|
I'm looking at the following scenario -- I have a number of characters which have both synthetic ground truth (fonts) and natural scene images (SVHN). Other characters only have synthetic ground truth. I want my character classifier to recognize all characters in natural scene images. Does anyone know of someone doing something similar? I found some related work on LeCun and Hinton on learning invariant mappings, but none that applied this idea to this problem. |
|
The first thing that came to mind was tangent propagation, since you can proof that using it and training with a large space of transformations for your input are very similar things. On that note, I read Bengio's paper on Manifold Tangent, so they create a domain knowledge - free classifier. |
|
Your question is really one of feature representation. If you can learn a "big" enough representation, then your problem becomes a non-problem. The representation only needs to be learned once and then can be applied to most areas of computer vision - it would be a human-competitive recognition system. Until recently the machine learning community had failed to create a method for learning such a large representation and had been too narrowly focused on problem-specific learning (while wasting computation resources discovering and rediscovery feature representations). A few days ago a breakthrough was made in large scale feature learning - the encoder graph - which allows to learn once and for all a feature representation that can apply to most of computer vision. This only needs to be learned once, but requires large resources for that one time. Approximately 1 million cores for a few days and a corpus of 1 billion to 10 billion natural images. After the "featurizer" has been learned, using it is just a mattter of giving it images, getting featurized data back, and using supervised classification techniques, such as random forests or logistic regression. So, really your problem is a non-problem if the computer vision field makes a one time investment. |
|
Make a huge combined data set.
This is similar to how LeCun runs many distortions over MNIST to improve accuracy. If you want to get even more creative, you can apply a curriculum strategy, and start with the easiest images first (no bg, then light bg, then full bg, then filters). But I think just making a huge combined set would be good enough. That's very similar to what I started with, and the results are stil below human accuracy. I think perhaps my synthetic examples are not capturing the range of variation present in photos. http://yaroslavvb.com/upload/save/js1.png Serge Belongie pointed out relevant reference -- "Separating Style and Content with Bilinear Models"
(Aug 27 '12 at 01:04)
Yaroslav Bulatov
|
Jurgen Schmidhuber does work where he creates more data (e.g. by distortions on images) and trains neural networks on it. So he might have done work where he inserts the synthetic data into natural images and trained on that. He's beat yann lecun in competitions.
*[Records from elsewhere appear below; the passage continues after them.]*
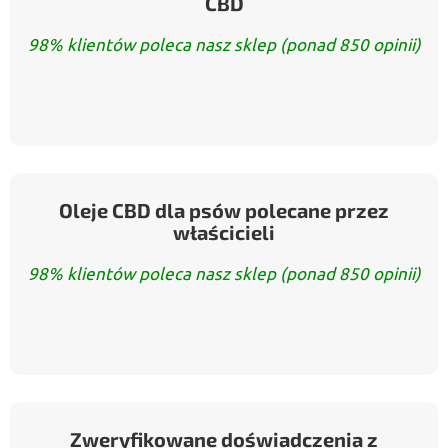
CBD
98% klientów poleca nasz sklep (ponad 850 opinii)
Oleje CBD dla psów polecane przez
właścicieli
98% klientów poleca nasz sklep (ponad 850 opinii)
Zweryfikowane doświadczenia z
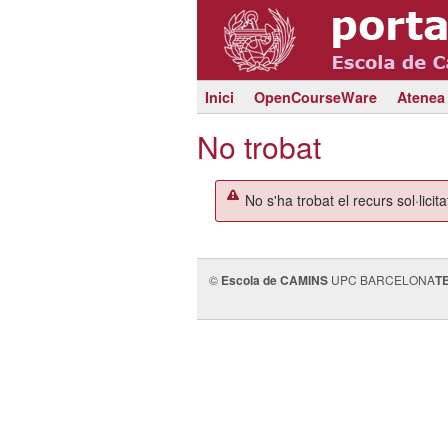
Inici
OpenCourseWare
Atenea
No trobat
No s'ha trobat el recurs sol·licita
©
Escola de CAMINS
UPC BARCELONA
T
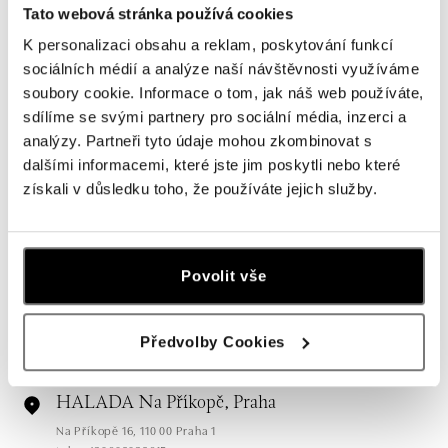
Tato webová stránka používá cookies
K personalizaci obsahu a reklam, poskytování funkcí
sociálních médií a analýze naší návštěvnosti využíváme
soubory cookie. Informace o tom, jak náš web používáte,
sdílíme se svými partnery pro sociální média, inzerci a
analýzy. Partneři tyto údaje mohou zkombinovat s
dalšími informacemi, které jste jim poskytli nebo které
získali v důsledku toho, že používáte jejich služby.
Všechny
Česko
Slovensko
Povolit vše
HALADA Pařížská, Praha
Pařížská 7, 110 00 Praha 1
tel.: +420724986111
Předvolby Cookies
dnes otevřeno od 10:00
HALADA Na Příkopě, Praha
Na Příkopě 16, 110 00 Praha 1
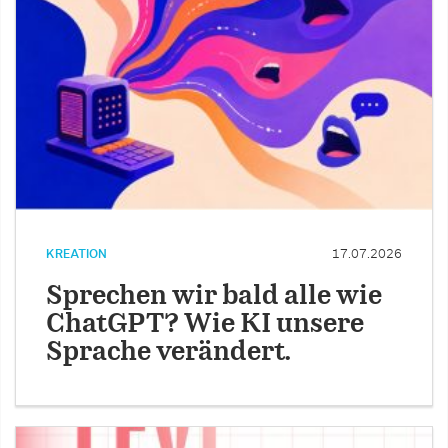
KREATION
17.07.2026
Sprechen wir bald alle wie
ChatGPT? Wie KI unsere
Sprache verändert.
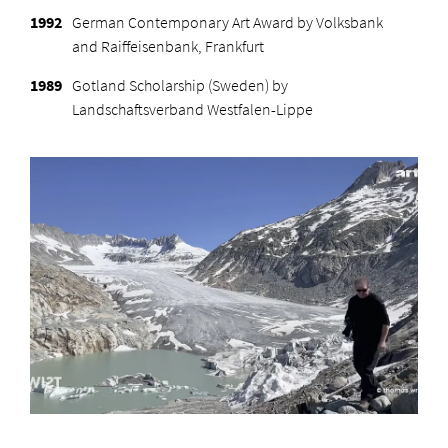
1992
German Contemponary Art Award by Volksbank
and Raiffeisenbank, Frankfurt
1989
G
otland Scholarship (Sweden) by
Landschaftsverband Westfalen-Lippe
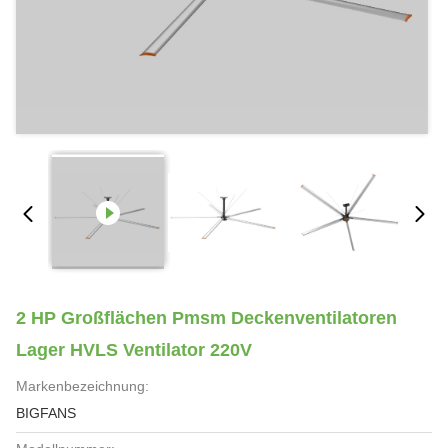
2 HP Großflächen Pmsm Deckenventilatoren
Lager HVLS Ventilator 220V
Markenbezeichnung:
BIGFANS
http://www.idsia.ch/~juergen/
Have you tried doing what the kinect people did and using the synthethic ground truth to generate zillions of training examples? You could, for example, write the character on a texture and use a rendered to put this texture on a surface and from it render an image, which you can then corrupt with some realistic-ish noise. By weighting this synthethic data and the real data accordingly you should be able to do pretty well, I hope.